Vivre entre mer et montagnes
Nous roulons le long de la côte de Karatsu.
La mer d'été est d'un bleu profond.
Sous la lumière du soleil, la surface de la mer scintille.
En descendant sur la plage, des pierres roulent, lavées par les vagues.
La mer, qui semblait si bleue de loin, est étonnamment transparente de près.
Cette mer abrite de petits et de grands poissons.
Certains coquillages s'accrochent aux rochers, d'autres se cachent dans le sable.
Karatsu, où nous vivons, se trouve juste à côté de cette mer.
Cependant, la vie à Karatsu ne peut pas être racontée uniquement par la mer.

À Karatsu, après avoir roulé un peu depuis la mer, le paysage devient celui de montagnes et de champs.
Dans les montagnes, on cultive des fruits et légumes de saison.
Par exemple, les aubergines cultivées dans la région montagneuse de Nanayama sont fermes et leur chair est tendre.
Les poivrons doux, dont la culture est devenue courante récemment, sont également colorés et juteux.
Au Japon, il pleut beaucoup pendant la saison des pluies.
Les montagnes reçoivent cette eau de pluie, qui devient de l'eau de source, puis des rivières.
Dans les montagnes, les gens utilisent l'eau des rivières pour cultiver les champs, faire pousser du riz et des légumes.
Juste avant la saison des pluies, les rizières sont inondées et la préparation de la plantation du riz commence.
Au crépuscule, les champs, éclairés par le soleil couchant, deviennent très fantaisistes.
En été, le riz vert couvre magnifiquement toute la rizière.

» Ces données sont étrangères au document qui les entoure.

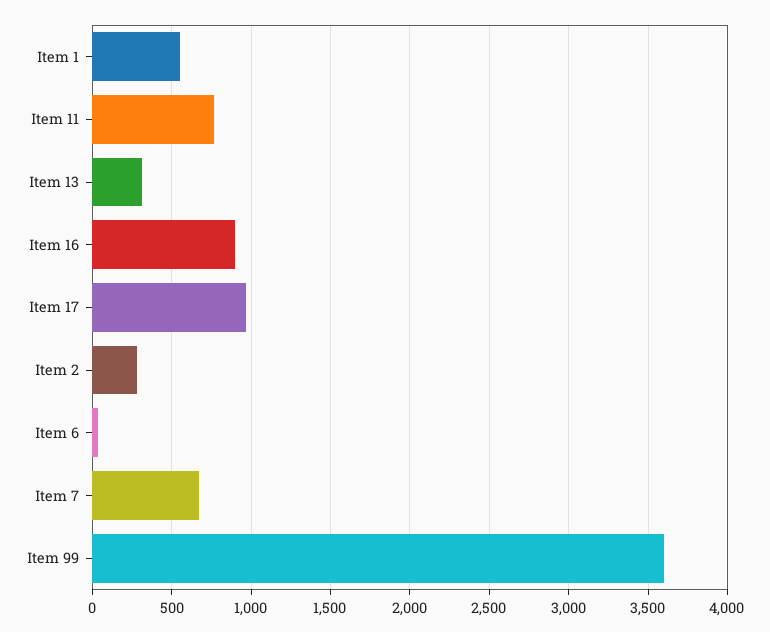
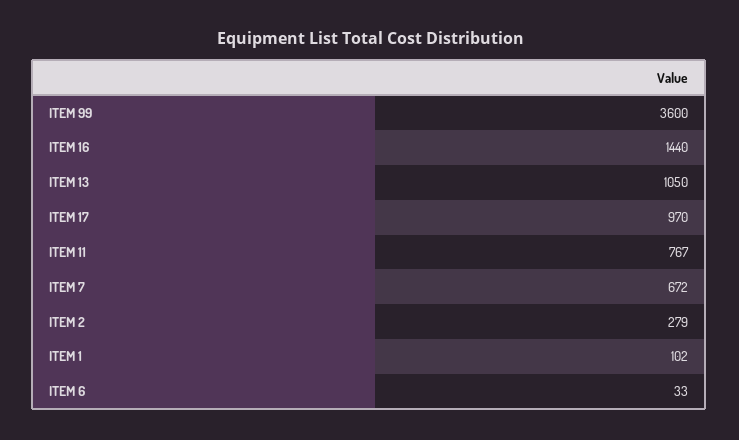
  {
-   "Item 1": 550,
+   "Item 1": 102,
    "Item 11": 767,
-   "Item 13": 300,
+   "Item 13": 1050,
-   "Item 16": 900,
+   "Item 16": 1440,
    "Item 17": 970,
    "Item 2": 279,
    "Item 6": 33,
    "Item 7": 672,
    "Item 99": 3600
  }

À l'approche de l'automne, le riz prend progressivement une teinte dorée et les épis se penchent.
Les gens attendent avec impatience le nouveau riz, se disant que le moment de la récolte approche.
La période de récolte de ce nouveau riz varie selon les régions.
Le nouveau riz a également un goût différent selon la période et la région de sa récolte.
La riziculture à Karatsu aurait commencé il y a plus de 2000 ans, son histoire est donc longue.
J'ai soudain réalisé que les mots « kome » (riz) et « kome » (y mettre du cœur) avaient une sonorité similaire.
Le riz est offert aux dieux depuis l'Antiquité, il doit donc être l'un de nos aliments les plus importants.
Face aux dieux de la nature, les gens n'auraient-ils pas mis leurs sentiments dans ce « riz » ?
En fait, le riz n'est pas seulement consommé, il sert aussi à fabriquer du koji, du saké, du miso et de la sauce soja.
Tous ces aliments sont indispensables à la cuisine japonaise.
Même aujourd'hui, le riz est offert lors des festivals et des rituels shintoïstes.
Et c'est la terre qui nourrit ce riz et ces légumes.
Les bienfaits de la terre et de l'eau des montagnes s'écoulent vers la mer par les rivières.
Cela contribue également à la richesse de la mer.
Pour moi, le caractère « umi » (mer) se superpose aussi au mot « umi » (engendrer).
Nous sommes nés et avons grandi ici, et c'est dans cet environnement que sont nés divers outils et artisanats essentiels à notre vie.
Dans le grand cycle de la nature, la mer, la montagne et nos vies sont liées.
Et nos activités se poursuivent encore aujourd'hui.
C'est cela que je pense être « Ubusuna » (le lieu de naissance).